What to do: Everyone should consider having UMBI, even in a no-fault state, if the option is offered. Reason: About 15% of cars are uninsured, and many insured cars are covered by low-tier policies with low coverage limits. If you are hit by an uninsured or ­underinsured driver and incur medical expenses, your UMBI coverage kicks in before your health-care insurance coverage does. That means you typically won’t face out-of-pocket deductibles and co-payments. UMBI also will cover some lost wages, depending on the policy, if your injuries prevent you from working and may compensate you for your pain and suffering, which your health-care insurance may not. How much UMBI coverage you need will depend on what other insurance you already carry, including any short-term disability insurance, and the out-of-pocket requirements of your health insurance. Consider getting at least “100/300” coverage (a maximum of $100,000 for your injuries and up to $300,000 total for injuries to everyone in your car).

“Credit-based insurance score.” Yes, there is a score related to your credit that can affect your auto insurance rates.

What’s tricky: This special credit score, used by almost all auto insurers, comes from the same company that issues the FICO credit score used by mortgage lenders and other lenders, but it’s not the same score. Government studies have shown a correlation between credit scores and the likelihood of filing auto insurance claims. The lower a customer’s credit score, the greater the likelihood he/she will make a claim. Car insurers believe that this is because people who manage their money responsibly also are more careful in how they drive. (Note: Three states—California, Hawaii and Massachusetts—prohibit auto insurers from using consumer credit information to determine premiums.)

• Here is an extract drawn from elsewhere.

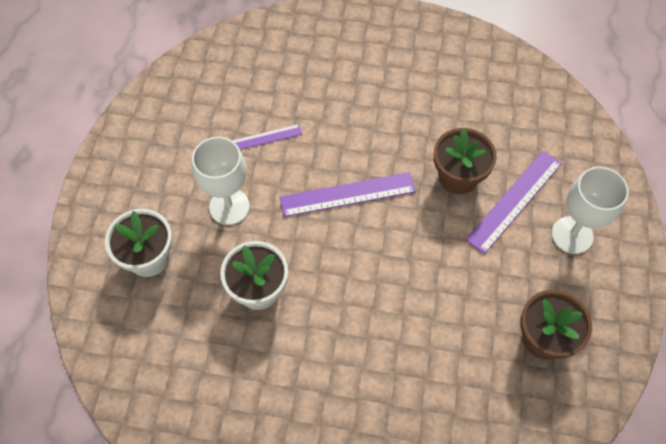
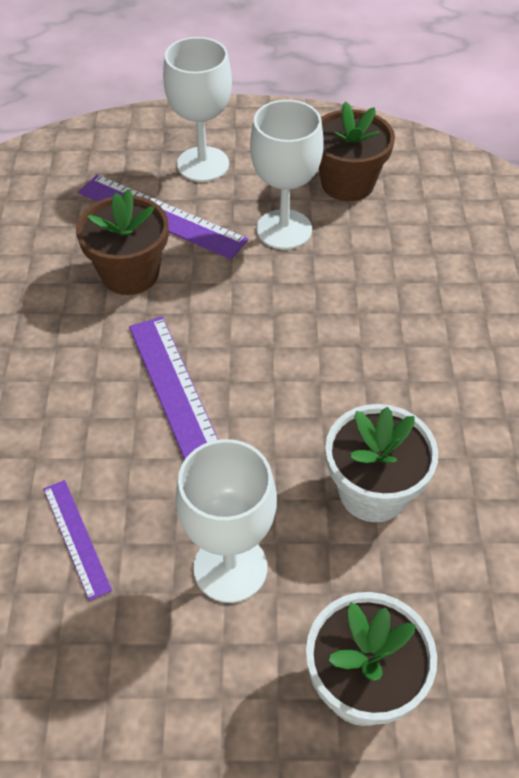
camera: 100 degrees left, 10 degrees down
(493, 280) = (284, 229): none -> white goblet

What to do: You cannot get access to your credit-based insurance score. However, you should monitor your regular credit reports to make sure that they are accurate, and ask to be reevaluated by your insurer if you have found and corrected errors in your reports.

“Multipolicy discount.” Some insurers reduce your a­uto-coverage premiums as much as 10% to 15% if you buy one or more other types of insurance from them such as a homeowner’s policy.

What’s tricky: You don’t necessarily save money bundling policies. An insurer that specializes in insuring cars may have its homeowner’s business handled by a third party and offer uncompetitive rates or less comprehensive coverage.

What to do: Shop for the best rates on comparable policies, including discounts and bundles at various insurers.

*Availability and details of various types of coverage in this article may vary by state.